**CONSIGNE**
Affichez à l'identique le passage du texte sur le projet de centre consacré au dessin imprimé qui va de « Le domaine du » jusqu'à « du dessin d’art. » inclus.

[TEXTE FOURNI]

Le domaine du projet est à la fois la bande-dessinée, le dessin de presse et d’humour, l’affiche et les publicités dessinées, l’illustration, la gravure et la « petite imagerie » (ces images que chacun a en mains et ne regarde jamais). Nous tenons à la cohérence du domaine : le dessin imprimé sur papier, et à son côté « populaire », qui le distingue du dessin d’art.
Dans ce projet (en cours de révision, pour le graduer dans le temps), seraient associés :
– une unité musée-archives assurant la collecte, la préservation, la restauration, la conservation et l’archivage (en particulier numérique) des œuvres originales, des publications, des documents des tous les dessinateurs du présent et du passé. Il permettrait la mise à disposition des chercheurs ou, passionnés, de la matière première ou des introuvables. Déjà, de nombreux dessinateurs et ayant-droits, ainsi que quelques collectionneurs débordés nous ont manifesté leur intention d’être parmi les premiers donateurs, afin d’ »amorcer la pompe ».
– une unité d’exposition et de communication au grand public des œuvres conservées ou prêtées au C.I.P. (plusieurs salles, permettant d’associer à une grande expo grand public de plus petites expos sur des créateurs ou sujets moins évidents).
– un département informatique qui comprendrait au moins le site Web du Centre donnant des informations sur les dessinateurs, les publications, les manifestations, le Centre lui-même ou tout élément concernant le domaine ; et un archivage numérique des œuvres publiées et compressées ouvert à consultation de tous via Interne, doublé après accord des auteurs et ayant-droits d’une possibilité de communication par téléchargement des ouvres autorisées.
– une unité de communication directe, comprenant une librairie spécialisée, une médiathèque spécialisée un kiosque à journaux spécialisé.
– un département d’édition, permettant la publication d’une revue, de rééditions, de catalogues, de carterie, etc.
– une unité de formation aux techniques, du bois gravé à l’ordinateur, principalement en direction des enfants des écoles.
– une unité d’animation, avec salle de projections, débats et rencontres.
– un département technique (réparation, sauvegarde, encadrement, emballage, etc.).
– une unité de convivialité (restauration, bar, etc.).
Tout cela n’est pas obligé de se réaliser au même moment, bien sûr, mais il est important d’avoir en tête l’ensemble du projet. Enfin, certains éléments peuvent être concédés ou associés, voire décentralisés. La forme juridique importe peu, mais le choix de l’équipe sera déterminant : des gens compétents et motivés seuls peuvent assurer la réussite d’un tel projet.

[/TEXTE FOURNI]
[DONNÉES D'ENTRÉE]

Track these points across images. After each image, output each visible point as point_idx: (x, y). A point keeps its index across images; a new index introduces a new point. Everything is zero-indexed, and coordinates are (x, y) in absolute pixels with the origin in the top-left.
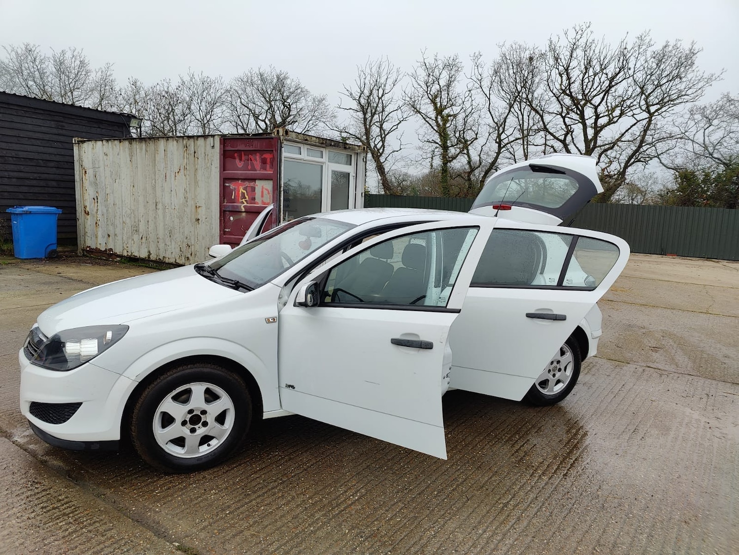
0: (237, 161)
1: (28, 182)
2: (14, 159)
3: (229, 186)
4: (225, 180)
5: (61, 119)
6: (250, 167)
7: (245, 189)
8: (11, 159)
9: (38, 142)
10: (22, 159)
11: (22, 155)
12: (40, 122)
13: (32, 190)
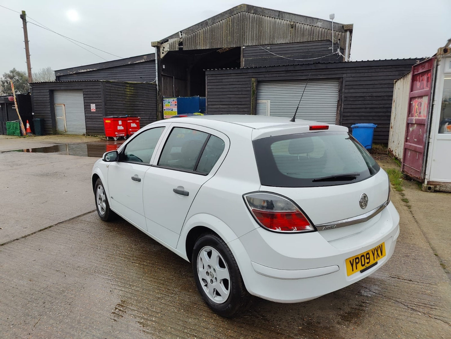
0: (418, 82)
1: (376, 110)
2: (370, 97)
3: (412, 104)
4: (411, 99)
5: (403, 69)
6: (422, 87)
7: (418, 106)
8: (368, 97)
9: (386, 86)
10: (374, 97)
11: (374, 94)
12: (388, 74)
13: (378, 114)
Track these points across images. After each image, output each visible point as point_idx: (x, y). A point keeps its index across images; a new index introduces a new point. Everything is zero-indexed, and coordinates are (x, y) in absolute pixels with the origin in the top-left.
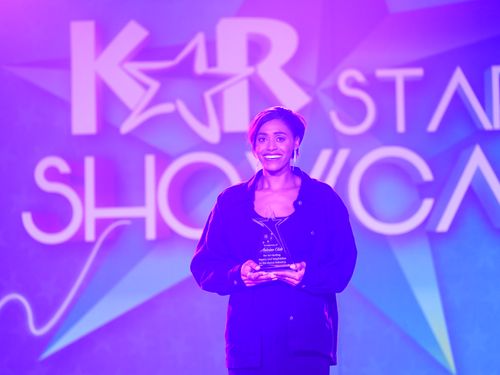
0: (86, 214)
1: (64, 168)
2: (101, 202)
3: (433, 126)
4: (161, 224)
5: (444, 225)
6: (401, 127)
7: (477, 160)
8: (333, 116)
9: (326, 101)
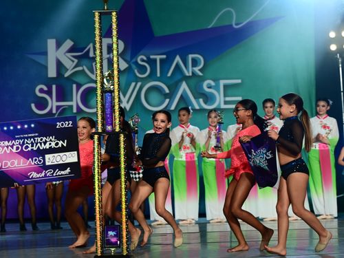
0: (53, 104)
1: (45, 88)
2: (58, 100)
3: (169, 75)
4: (78, 107)
5: (173, 108)
6: (158, 75)
7: (184, 86)
8: (136, 71)
9: (134, 66)
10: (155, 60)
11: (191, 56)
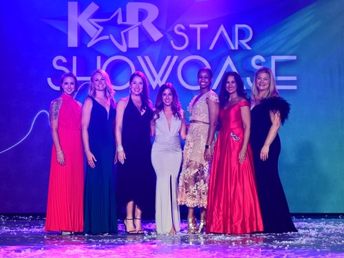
1: (64, 60)
3: (211, 48)
5: (214, 86)
6: (199, 48)
7: (229, 62)
8: (172, 42)
9: (169, 37)
10: (195, 30)
11: (237, 27)
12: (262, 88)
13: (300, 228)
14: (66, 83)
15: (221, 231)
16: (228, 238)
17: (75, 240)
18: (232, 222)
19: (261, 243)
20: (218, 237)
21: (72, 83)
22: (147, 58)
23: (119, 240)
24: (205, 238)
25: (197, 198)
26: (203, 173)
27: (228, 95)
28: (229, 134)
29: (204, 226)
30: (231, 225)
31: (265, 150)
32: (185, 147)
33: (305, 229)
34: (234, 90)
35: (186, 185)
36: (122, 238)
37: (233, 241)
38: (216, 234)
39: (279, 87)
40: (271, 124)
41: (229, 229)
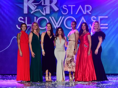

[/DONNÉES D'ENTRÉE]

**RÉSULTAT**
Le domaine du projet est à la fois la bande-dessinée, le dessin de presse et d’humour, l’affiche et les publicités dessinées, l’illustration, la gravure et la « petite imagerie » (ces images que chacun a en mains et ne regarde jamais). Nous tenons à la cohérence du domaine : le dessin imprimé sur papier, et à son côté « populaire », qui le distingue du dessin d’art.